→ Exercise data:
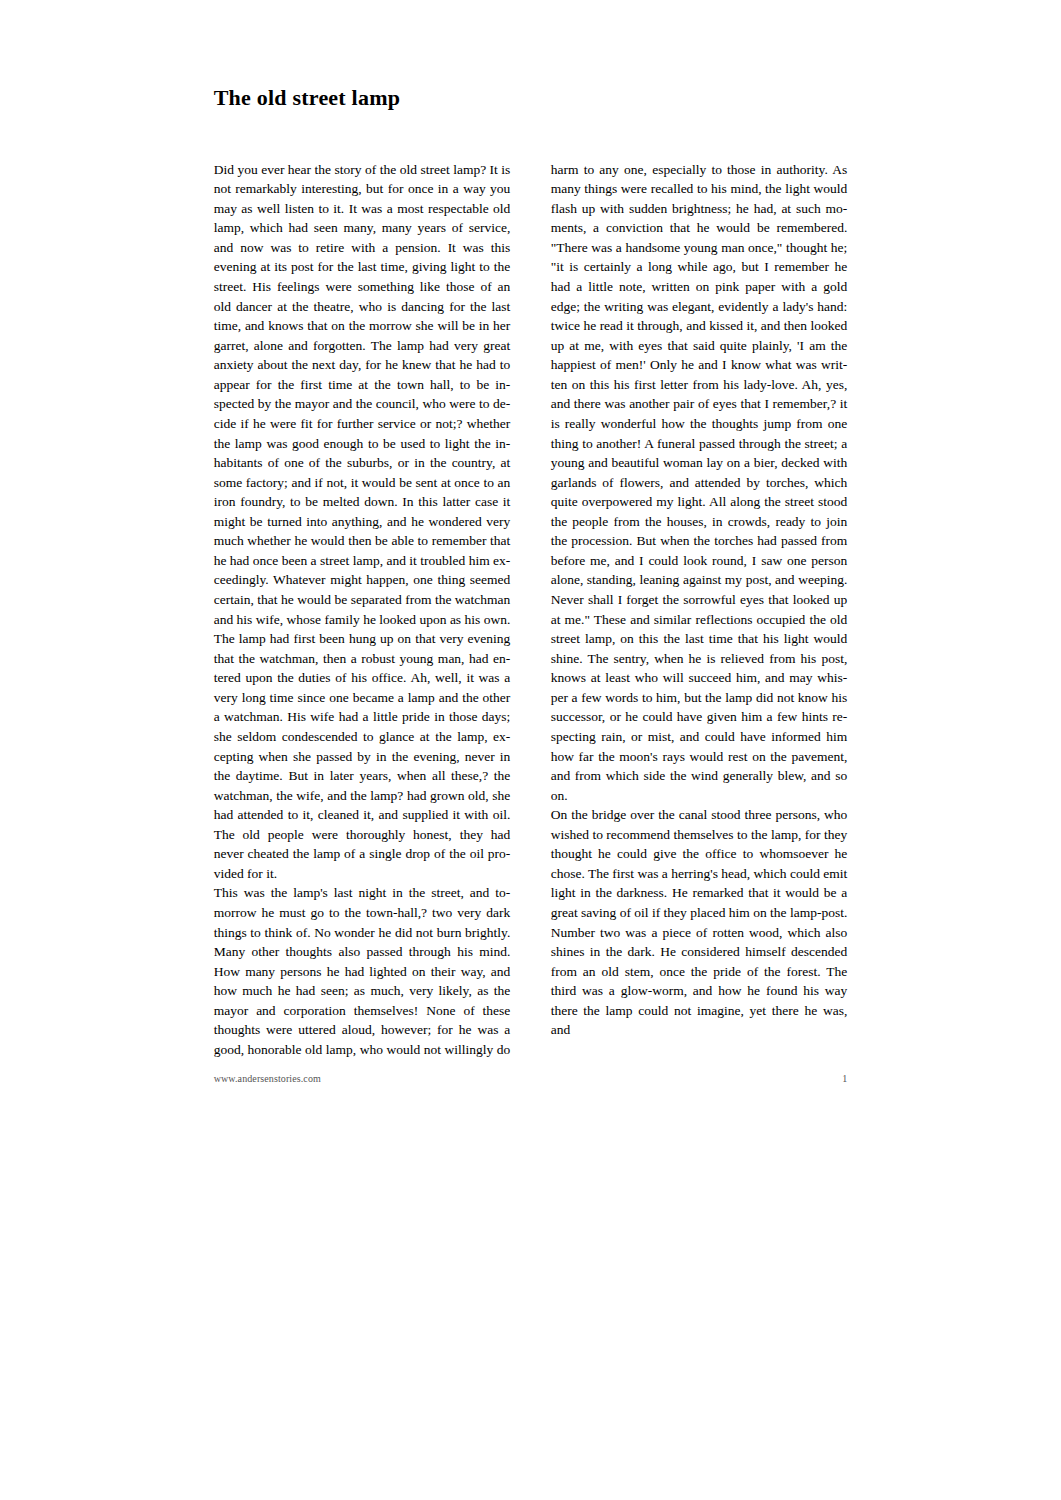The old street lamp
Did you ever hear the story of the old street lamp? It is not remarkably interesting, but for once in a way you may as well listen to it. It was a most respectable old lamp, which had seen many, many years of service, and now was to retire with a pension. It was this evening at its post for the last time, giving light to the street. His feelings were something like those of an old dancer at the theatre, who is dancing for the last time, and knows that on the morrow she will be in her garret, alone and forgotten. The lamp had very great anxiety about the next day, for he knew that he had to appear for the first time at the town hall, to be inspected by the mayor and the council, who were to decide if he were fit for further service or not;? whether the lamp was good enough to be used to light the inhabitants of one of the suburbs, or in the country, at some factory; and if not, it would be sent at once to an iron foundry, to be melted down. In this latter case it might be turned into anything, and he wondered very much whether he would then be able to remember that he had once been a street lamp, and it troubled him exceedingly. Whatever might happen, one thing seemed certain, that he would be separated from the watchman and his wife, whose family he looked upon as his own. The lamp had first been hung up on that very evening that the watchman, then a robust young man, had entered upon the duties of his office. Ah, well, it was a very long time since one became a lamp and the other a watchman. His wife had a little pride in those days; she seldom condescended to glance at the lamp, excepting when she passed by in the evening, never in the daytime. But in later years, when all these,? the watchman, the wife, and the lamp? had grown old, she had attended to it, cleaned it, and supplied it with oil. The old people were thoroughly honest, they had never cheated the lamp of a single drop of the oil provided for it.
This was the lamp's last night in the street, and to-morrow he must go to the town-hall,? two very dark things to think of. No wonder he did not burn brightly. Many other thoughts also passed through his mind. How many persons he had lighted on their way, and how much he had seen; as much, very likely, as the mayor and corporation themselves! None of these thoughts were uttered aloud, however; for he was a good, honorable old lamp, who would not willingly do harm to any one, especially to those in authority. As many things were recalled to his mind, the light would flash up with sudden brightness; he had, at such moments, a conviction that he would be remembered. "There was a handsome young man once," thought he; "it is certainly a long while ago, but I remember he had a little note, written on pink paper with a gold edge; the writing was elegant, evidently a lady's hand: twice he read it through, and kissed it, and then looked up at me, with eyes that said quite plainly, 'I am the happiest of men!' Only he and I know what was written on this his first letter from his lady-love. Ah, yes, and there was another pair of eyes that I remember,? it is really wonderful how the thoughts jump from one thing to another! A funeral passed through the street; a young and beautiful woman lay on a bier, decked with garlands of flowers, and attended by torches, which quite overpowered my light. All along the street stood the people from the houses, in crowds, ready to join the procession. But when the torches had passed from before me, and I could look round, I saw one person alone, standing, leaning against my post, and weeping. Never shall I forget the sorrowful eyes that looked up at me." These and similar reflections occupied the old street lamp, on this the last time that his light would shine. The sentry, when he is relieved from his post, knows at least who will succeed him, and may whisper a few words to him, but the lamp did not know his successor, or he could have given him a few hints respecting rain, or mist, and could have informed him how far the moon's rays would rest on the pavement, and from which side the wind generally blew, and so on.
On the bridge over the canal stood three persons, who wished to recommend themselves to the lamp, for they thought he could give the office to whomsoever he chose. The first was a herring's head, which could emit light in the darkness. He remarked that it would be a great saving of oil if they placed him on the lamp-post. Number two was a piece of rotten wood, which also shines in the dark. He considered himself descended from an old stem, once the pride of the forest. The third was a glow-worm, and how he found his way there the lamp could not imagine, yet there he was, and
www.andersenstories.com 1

→ Work item: Could you return all the entries exactly as they appear, minus the pictures?

→ Exercise solution:
The old street lamp
Did you ever hear the story of the old street lamp? It is not remarkably interesting, but for once in a way you may as well listen to it. It was a most respectable old lamp, which had seen many, many years of service, and now was to retire with a pension. It was this evening at its post for the last time, giving light to the street. His feelings were something like those of an old dancer at the theatre, who is dancing for the last time, and knows that on the morrow she will be in her garret, alone and forgotten. The lamp had very great anxiety about the next day, for he knew that he had to appear for the first time at the town hall, to be inspected by the mayor and the council, who were to decide if he were fit for further service or not;? whether the lamp was good enough to be used to light the inhabitants of one of the suburbs, or in the country, at some factory; and if not, it would be sent at once to an iron foundry, to be melted down. In this latter case it might be turned into anything, and he wondered very much whether he would then be able to remember that he had once been a street lamp, and it troubled him exceedingly. Whatever might happen, one thing seemed certain, that he would be separated from the watchman and his wife, whose family he looked upon as his own. The lamp had first been hung up on that very evening that the watchman, then a robust young man, had entered upon the duties of his office. Ah, well, it was a very long time since one became a lamp and the other a watchman. His wife had a little pride in those days; she seldom condescended to glance at the lamp, excepting when she passed by in the evening, never in the daytime. But in later years, when all these,? the watchman, the wife, and the lamp? had grown old, she had attended to it, cleaned it, and supplied it with oil. The old people were thoroughly honest, they had never cheated the lamp of a single drop of the oil provided for it.
This was the lamp's last night in the street, and to-morrow he must go to the town-hall,? two very dark things to think of. No wonder he did not burn brightly. Many other thoughts also passed through his mind. How many persons he had lighted on their way, and how much he had seen; as much, very likely, as the mayor and corporation themselves! None of these thoughts were uttered aloud, however; for he was a good, honorable old lamp, who would not willingly do harm to any one, especially to those in authority. As many things were recalled to his mind, the light would flash up with sudden brightness; he had, at such moments, a conviction that he would be remembered. "There was a handsome young man once," thought he; "it is certainly a long while ago, but I remember he had a little note, written on pink paper with a gold edge; the writing was elegant, evidently a lady's hand: twice he read it through, and kissed it, and then looked up at me, with eyes that said quite plainly, 'I am the happiest of men!' Only he and I know what was written on this his first letter from his lady-love. Ah, yes, and there was another pair of eyes that I remember,? it is really wonderful how the thoughts jump from one thing to another! A funeral passed through the street; a young and beautiful woman lay on a bier, decked with garlands of flowers, and attended by torches, which quite overpowered my light. All along the street stood the people from the houses, in crowds, ready to join the procession. But when the torches had passed from before me, and I could look round, I saw one person alone, standing, leaning against my post, and weeping. Never shall I forget the sorrowful eyes that looked up at me." These and similar reflections occupied the old street lamp, on this the last time that his light would shine. The sentry, when he is relieved from his post, knows at least who will succeed him, and may whisper a few words to him, but the lamp did not know his successor, or he could have given him a few hints respecting rain, or mist, and could have informed him how far the moon's rays would rest on the pavement, and from which side the wind generally blew, and so on.
On the bridge over the canal stood three persons, who wished to recommend themselves to the lamp, for they thought he could give the office to whomsoever he chose. The first was a herring's head, which could emit light in the darkness. He remarked that it would be a great saving of oil if they placed him on the lamp-post. Number two was a piece of rotten wood, which also shines in the dark. He considered himself descended from an old stem, once the pride of the forest. The third was a glow-worm, and how he found his way there the lamp could not imagine, yet there he was, and
www.andersenstories.com 1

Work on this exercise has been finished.